__Exercise data__:

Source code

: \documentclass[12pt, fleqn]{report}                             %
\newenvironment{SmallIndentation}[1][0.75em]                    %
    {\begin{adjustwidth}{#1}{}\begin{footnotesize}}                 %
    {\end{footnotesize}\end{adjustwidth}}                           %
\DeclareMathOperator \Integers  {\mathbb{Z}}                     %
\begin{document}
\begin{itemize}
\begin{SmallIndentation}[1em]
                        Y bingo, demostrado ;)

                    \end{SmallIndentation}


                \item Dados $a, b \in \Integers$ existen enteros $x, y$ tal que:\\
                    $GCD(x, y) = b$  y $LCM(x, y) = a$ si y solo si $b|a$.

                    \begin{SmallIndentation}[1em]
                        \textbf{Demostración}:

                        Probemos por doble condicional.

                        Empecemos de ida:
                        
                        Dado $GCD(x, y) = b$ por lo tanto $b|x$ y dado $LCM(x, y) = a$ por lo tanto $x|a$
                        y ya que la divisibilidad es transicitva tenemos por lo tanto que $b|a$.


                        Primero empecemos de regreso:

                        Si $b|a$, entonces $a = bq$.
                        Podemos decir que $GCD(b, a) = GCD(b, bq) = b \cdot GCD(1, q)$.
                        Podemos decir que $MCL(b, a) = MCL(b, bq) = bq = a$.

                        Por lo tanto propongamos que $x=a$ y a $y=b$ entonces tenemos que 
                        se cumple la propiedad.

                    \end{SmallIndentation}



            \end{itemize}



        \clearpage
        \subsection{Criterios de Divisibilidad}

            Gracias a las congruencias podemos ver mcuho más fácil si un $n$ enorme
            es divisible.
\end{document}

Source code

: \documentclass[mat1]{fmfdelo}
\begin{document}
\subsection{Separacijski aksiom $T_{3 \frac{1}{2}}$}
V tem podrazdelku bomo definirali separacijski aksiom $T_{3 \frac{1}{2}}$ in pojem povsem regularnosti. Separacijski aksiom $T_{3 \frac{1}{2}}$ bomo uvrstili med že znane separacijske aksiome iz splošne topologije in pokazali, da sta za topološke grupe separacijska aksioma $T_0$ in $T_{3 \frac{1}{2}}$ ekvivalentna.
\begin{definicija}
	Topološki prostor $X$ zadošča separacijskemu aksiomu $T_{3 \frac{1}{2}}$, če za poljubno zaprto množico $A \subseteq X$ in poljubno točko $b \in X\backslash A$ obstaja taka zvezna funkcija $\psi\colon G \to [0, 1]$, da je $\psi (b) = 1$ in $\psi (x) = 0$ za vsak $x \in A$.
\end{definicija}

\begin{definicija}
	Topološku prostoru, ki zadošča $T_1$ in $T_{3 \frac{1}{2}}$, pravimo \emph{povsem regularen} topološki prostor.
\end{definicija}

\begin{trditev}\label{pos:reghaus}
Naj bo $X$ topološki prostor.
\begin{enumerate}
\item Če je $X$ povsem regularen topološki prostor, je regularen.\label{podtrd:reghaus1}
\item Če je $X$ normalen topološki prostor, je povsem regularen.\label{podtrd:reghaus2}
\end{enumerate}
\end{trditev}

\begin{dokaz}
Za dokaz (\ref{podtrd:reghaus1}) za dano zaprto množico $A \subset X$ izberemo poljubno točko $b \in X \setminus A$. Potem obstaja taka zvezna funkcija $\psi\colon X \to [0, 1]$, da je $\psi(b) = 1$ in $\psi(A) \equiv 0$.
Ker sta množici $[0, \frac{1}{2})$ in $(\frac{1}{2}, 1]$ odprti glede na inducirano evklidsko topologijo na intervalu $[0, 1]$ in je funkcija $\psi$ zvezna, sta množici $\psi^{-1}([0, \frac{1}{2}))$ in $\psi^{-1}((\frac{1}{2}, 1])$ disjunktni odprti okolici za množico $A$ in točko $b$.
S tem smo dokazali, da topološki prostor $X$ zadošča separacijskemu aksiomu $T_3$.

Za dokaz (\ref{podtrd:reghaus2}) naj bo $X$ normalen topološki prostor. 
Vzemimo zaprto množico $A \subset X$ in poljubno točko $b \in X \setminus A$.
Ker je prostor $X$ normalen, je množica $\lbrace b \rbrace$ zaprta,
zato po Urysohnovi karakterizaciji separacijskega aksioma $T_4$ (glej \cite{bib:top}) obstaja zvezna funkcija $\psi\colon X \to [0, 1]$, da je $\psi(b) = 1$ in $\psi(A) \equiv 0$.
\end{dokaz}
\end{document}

__To-do item__:
Exactly as it appears above, write out the complete listing.

__Expected output__:
Source code

: \documentclass[12pt, fleqn]{report}                             %
\newenvironment{SmallIndentation}[1][0.75em]                    %
    {\begin{adjustwidth}{#1}{}\begin{footnotesize}}                 %
    {\end{footnotesize}\end{adjustwidth}}                           %
\DeclareMathOperator \Integers  {\mathbb{Z}}                     %
\begin{document}
\begin{itemize}
\begin{SmallIndentation}[1em]
                        Y bingo, demostrado ;)

                    \end{SmallIndentation}


                \item Dados $a, b \in \Integers$ existen enteros $x, y$ tal que:\\
                    $GCD(x, y) = b$  y $LCM(x, y) = a$ si y solo si $b|a$.

                    \begin{SmallIndentation}[1em]
                        \textbf{Demostración}:

                        Probemos por doble condicional.

                        Empecemos de ida:
                        
                        Dado $GCD(x, y) = b$ por lo tanto $b|x$ y dado $LCM(x, y) = a$ por lo tanto $x|a$
                        y ya que la divisibilidad es transicitva tenemos por lo tanto que $b|a$.


                        Primero empecemos de regreso:

                        Si $b|a$, entonces $a = bq$.
                        Podemos decir que $GCD(b, a) = GCD(b, bq) = b \cdot GCD(1, q)$.
                        Podemos decir que $MCL(b, a) = MCL(b, bq) = bq = a$.

                        Por lo tanto propongamos que $x=a$ y a $y=b$ entonces tenemos que 
                        se cumple la propiedad.

                    \end{SmallIndentation}



            \end{itemize}



        \clearpage
        \subsection{Criterios de Divisibilidad}

            Gracias a las congruencias podemos ver mcuho más fácil si un $n$ enorme
            es divisible.
\end{document}

Source code

: \documentclass[mat1]{fmfdelo}
\begin{document}
\subsection{Separacijski aksiom $T_{3 \frac{1}{2}}$}
V tem podrazdelku bomo definirali separacijski aksiom $T_{3 \frac{1}{2}}$ in pojem povsem regularnosti. Separacijski aksiom $T_{3 \frac{1}{2}}$ bomo uvrstili med že znane separacijske aksiome iz splošne topologije in pokazali, da sta za topološke grupe separacijska aksioma $T_0$ in $T_{3 \frac{1}{2}}$ ekvivalentna.
\begin{definicija}
	Topološki prostor $X$ zadošča separacijskemu aksiomu $T_{3 \frac{1}{2}}$, če za poljubno zaprto množico $A \subseteq X$ in poljubno točko $b \in X\backslash A$ obstaja taka zvezna funkcija $\psi\colon G \to [0, 1]$, da je $\psi (b) = 1$ in $\psi (x) = 0$ za vsak $x \in A$.
\end{definicija}

\begin{definicija}
	Topološku prostoru, ki zadošča $T_1$ in $T_{3 \frac{1}{2}}$, pravimo \emph{povsem regularen} topološki prostor.
\end{definicija}

\begin{trditev}\label{pos:reghaus}
Naj bo $X$ topološki prostor.
\begin{enumerate}
\item Če je $X$ povsem regularen topološki prostor, je regularen.\label{podtrd:reghaus1}
\item Če je $X$ normalen topološki prostor, je povsem regularen.\label{podtrd:reghaus2}
\end{enumerate}
\end{trditev}

\begin{dokaz}
Za dokaz (\ref{podtrd:reghaus1}) za dano zaprto množico $A \subset X$ izberemo poljubno točko $b \in X \setminus A$. Potem obstaja taka zvezna funkcija $\psi\colon X \to [0, 1]$, da je $\psi(b) = 1$ in $\psi(A) \equiv 0$.
Ker sta množici $[0, \frac{1}{2})$ in $(\frac{1}{2}, 1]$ odprti glede na inducirano evklidsko topologijo na intervalu $[0, 1]$ in je funkcija $\psi$ zvezna, sta množici $\psi^{-1}([0, \frac{1}{2}))$ in $\psi^{-1}((\frac{1}{2}, 1])$ disjunktni odprti okolici za množico $A$ in točko $b$.
S tem smo dokazali, da topološki prostor $X$ zadošča separacijskemu aksiomu $T_3$.

Za dokaz (\ref{podtrd:reghaus2}) naj bo $X$ normalen topološki prostor. 
Vzemimo zaprto množico $A \subset X$ in poljubno točko $b \in X \setminus A$.
Ker je prostor $X$ normalen, je množica $\lbrace b \rbrace$ zaprta,
zato po Urysohnovi karakterizaciji separacijskega aksioma $T_4$ (glej \cite{bib:top}) obstaja zvezna funkcija $\psi\colon X \to [0, 1]$, da je $\psi(b) = 1$ in $\psi(A) \equiv 0$.
\end{dokaz}
\end{document}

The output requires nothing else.